*Your task*. Extract the entries starting at the beginning and ending at the line containing "vignetting: center (-0.031, -0.045)", both included, and repeat those lines word for word.

-- START OF Input material --

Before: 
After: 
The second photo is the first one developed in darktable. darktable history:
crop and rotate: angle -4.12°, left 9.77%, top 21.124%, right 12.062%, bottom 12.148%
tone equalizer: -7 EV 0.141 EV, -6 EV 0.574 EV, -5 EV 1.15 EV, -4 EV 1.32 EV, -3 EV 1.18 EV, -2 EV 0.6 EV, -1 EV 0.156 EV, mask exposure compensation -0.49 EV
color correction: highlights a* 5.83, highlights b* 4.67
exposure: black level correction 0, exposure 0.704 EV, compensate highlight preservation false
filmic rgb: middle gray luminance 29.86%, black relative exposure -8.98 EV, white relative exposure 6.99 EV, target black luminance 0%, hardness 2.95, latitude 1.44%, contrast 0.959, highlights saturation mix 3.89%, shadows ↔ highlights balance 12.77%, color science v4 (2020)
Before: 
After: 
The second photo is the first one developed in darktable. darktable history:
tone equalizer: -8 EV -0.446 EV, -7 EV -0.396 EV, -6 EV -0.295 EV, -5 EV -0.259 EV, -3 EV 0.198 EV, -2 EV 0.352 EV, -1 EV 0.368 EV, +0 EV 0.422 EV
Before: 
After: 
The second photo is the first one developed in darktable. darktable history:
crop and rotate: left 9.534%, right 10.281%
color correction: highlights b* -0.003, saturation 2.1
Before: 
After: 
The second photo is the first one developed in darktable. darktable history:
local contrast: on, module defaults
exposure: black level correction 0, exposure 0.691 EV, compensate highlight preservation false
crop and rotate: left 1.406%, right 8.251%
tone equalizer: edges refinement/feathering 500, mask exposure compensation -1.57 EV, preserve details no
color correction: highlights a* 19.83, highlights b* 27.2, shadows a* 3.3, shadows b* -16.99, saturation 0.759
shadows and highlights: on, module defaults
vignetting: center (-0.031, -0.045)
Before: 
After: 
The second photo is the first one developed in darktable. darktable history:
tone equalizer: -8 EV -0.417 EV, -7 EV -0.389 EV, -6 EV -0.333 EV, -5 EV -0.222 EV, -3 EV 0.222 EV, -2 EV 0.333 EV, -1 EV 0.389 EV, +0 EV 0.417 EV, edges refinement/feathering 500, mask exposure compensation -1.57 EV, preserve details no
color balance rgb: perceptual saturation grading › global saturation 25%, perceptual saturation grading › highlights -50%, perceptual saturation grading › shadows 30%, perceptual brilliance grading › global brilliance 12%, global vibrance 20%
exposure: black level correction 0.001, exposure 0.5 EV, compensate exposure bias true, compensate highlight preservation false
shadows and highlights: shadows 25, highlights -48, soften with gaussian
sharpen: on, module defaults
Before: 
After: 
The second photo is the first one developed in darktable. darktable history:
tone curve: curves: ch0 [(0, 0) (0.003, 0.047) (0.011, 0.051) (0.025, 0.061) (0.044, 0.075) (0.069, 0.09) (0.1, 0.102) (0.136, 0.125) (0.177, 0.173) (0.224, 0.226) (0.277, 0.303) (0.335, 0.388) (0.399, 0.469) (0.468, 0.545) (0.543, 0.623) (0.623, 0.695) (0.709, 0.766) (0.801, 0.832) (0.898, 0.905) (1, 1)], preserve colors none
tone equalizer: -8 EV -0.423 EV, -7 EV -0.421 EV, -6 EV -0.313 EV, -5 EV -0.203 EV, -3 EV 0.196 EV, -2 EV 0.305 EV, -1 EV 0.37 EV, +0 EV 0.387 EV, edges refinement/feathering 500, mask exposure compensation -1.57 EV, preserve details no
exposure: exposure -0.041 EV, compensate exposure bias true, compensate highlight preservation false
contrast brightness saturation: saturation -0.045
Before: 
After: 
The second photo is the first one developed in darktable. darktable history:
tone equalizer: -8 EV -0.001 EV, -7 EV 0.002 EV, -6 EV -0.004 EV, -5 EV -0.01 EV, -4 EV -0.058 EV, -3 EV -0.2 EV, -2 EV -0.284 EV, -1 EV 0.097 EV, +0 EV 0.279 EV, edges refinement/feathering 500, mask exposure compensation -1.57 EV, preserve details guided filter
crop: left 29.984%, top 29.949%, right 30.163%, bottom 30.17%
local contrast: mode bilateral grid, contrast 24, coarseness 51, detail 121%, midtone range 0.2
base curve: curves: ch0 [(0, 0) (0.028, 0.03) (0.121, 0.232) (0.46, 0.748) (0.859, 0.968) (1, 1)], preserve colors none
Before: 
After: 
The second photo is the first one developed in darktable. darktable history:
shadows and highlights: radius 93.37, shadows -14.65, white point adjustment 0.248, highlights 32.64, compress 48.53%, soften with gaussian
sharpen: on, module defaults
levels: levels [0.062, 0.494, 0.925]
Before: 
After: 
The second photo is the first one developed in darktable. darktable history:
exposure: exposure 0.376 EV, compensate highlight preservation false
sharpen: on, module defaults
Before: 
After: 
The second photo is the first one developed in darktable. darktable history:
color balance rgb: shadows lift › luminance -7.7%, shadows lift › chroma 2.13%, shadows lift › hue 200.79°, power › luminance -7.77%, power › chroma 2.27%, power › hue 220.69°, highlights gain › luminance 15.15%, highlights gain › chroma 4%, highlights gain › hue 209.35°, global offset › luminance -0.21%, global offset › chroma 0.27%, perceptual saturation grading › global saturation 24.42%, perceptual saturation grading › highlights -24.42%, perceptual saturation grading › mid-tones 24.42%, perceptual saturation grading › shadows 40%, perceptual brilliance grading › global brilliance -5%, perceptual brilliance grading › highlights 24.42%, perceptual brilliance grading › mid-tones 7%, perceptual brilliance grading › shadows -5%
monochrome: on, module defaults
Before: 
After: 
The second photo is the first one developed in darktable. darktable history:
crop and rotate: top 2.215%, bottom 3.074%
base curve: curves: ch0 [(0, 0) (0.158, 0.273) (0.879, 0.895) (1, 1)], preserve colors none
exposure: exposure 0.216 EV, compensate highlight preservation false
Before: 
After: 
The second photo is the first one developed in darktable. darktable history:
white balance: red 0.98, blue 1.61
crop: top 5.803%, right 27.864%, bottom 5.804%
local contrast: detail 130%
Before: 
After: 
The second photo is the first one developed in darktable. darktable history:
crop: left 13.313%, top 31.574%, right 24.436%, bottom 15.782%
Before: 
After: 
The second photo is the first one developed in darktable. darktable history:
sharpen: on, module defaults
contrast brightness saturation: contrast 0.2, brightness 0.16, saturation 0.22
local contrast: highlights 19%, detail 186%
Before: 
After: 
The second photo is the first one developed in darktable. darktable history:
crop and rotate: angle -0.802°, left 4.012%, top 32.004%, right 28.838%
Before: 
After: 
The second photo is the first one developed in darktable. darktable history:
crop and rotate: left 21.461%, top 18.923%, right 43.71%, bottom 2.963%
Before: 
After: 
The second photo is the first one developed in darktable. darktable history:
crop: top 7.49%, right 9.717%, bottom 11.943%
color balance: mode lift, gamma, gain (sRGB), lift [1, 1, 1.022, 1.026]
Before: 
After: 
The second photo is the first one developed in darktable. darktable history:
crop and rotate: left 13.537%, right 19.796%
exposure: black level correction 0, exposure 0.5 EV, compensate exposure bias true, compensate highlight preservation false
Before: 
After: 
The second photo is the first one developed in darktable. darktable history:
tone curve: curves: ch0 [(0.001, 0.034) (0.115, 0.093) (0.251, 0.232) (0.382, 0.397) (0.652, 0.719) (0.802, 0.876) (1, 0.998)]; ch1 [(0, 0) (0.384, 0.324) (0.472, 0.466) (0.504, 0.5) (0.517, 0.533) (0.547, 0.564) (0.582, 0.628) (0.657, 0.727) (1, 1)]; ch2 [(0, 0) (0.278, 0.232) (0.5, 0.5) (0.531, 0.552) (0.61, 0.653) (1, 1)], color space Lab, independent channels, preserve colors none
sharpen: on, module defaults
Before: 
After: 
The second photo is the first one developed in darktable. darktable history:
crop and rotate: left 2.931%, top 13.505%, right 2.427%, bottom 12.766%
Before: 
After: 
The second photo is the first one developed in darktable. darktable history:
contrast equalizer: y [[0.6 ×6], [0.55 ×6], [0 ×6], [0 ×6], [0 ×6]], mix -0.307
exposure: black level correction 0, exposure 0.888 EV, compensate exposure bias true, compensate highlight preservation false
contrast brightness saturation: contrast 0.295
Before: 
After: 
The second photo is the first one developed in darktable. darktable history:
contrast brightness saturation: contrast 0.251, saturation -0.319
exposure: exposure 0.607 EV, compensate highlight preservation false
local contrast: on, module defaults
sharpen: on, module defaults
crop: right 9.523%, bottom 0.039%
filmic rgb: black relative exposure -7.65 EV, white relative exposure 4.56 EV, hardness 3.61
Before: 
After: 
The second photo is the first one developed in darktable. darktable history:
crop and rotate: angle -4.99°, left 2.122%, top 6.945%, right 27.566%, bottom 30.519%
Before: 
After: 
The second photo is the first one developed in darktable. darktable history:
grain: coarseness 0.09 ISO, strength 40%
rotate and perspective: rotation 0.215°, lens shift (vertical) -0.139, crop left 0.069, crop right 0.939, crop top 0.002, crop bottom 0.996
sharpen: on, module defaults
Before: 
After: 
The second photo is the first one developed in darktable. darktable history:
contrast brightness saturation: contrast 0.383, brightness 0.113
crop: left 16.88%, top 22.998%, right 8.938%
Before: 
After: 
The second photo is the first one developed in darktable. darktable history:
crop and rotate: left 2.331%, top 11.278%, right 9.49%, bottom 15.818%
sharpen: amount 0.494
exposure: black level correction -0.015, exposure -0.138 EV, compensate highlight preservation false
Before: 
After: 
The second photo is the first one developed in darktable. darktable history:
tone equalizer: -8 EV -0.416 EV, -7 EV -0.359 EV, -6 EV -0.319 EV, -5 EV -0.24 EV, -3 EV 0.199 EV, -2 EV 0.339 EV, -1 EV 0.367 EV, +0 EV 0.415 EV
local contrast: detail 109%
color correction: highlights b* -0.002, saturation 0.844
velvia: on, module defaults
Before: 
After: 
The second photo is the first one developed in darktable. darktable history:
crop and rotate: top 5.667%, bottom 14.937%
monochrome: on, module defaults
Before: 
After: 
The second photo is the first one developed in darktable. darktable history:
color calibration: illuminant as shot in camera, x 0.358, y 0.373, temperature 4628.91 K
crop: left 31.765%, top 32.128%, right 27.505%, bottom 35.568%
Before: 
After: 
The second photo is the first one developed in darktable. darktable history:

-- END OF Input material --

*The completed task*.
Before: 
After: 
The second photo is the first one developed in darktable. darktable history:
crop and rotate: angle -4.12°, left 9.77%, top 21.124%, right 12.062%, bottom 12.148%
tone equalizer: -7 EV 0.141 EV, -6 EV 0.574 EV, -5 EV 1.15 EV, -4 EV 1.32 EV, -3 EV 1.18 EV, -2 EV 0.6 EV, -1 EV 0.156 EV, mask exposure compensation -0.49 EV
color correction: highlights a* 5.83, highlights b* 4.67
exposure: black level correction 0, exposure 0.704 EV, compensate highlight preservation false
filmic rgb: middle gray luminance 29.86%, black relative exposure -8.98 EV, white relative exposure 6.99 EV, target black luminance 0%, hardness 2.95, latitude 1.44%, contrast 0.959, highlights saturation mix 3.89%, shadows ↔ highlights balance 12.77%, color science v4 (2020)
Before: 
After: 
The second photo is the first one developed in darktable. darktable history:
tone equalizer: -8 EV -0.446 EV, -7 EV -0.396 EV, -6 EV -0.295 EV, -5 EV -0.259 EV, -3 EV 0.198 EV, -2 EV 0.352 EV, -1 EV 0.368 EV, +0 EV 0.422 EV
Before: 
After: 
The second photo is the first one developed in darktable. darktable history:
crop and rotate: left 9.534%, right 10.281%
color correction: highlights b* -0.003, saturation 2.1
Before: 
After: 
The second photo is the first one developed in darktable. darktable history:
local contrast: on, module defaults
exposure: black level correction 0, exposure 0.691 EV, compensate highlight preservation false
crop and rotate: left 1.406%, right 8.251%
tone equalizer: edges refinement/feathering 500, mask exposure compensation -1.57 EV, preserve details no
color correction: highlights a* 19.83, highlights b* 27.2, shadows a* 3.3, shadows b* -16.99, saturation 0.759
shadows and highlights: on, module defaults
vignetting: center (-0.031, -0.045)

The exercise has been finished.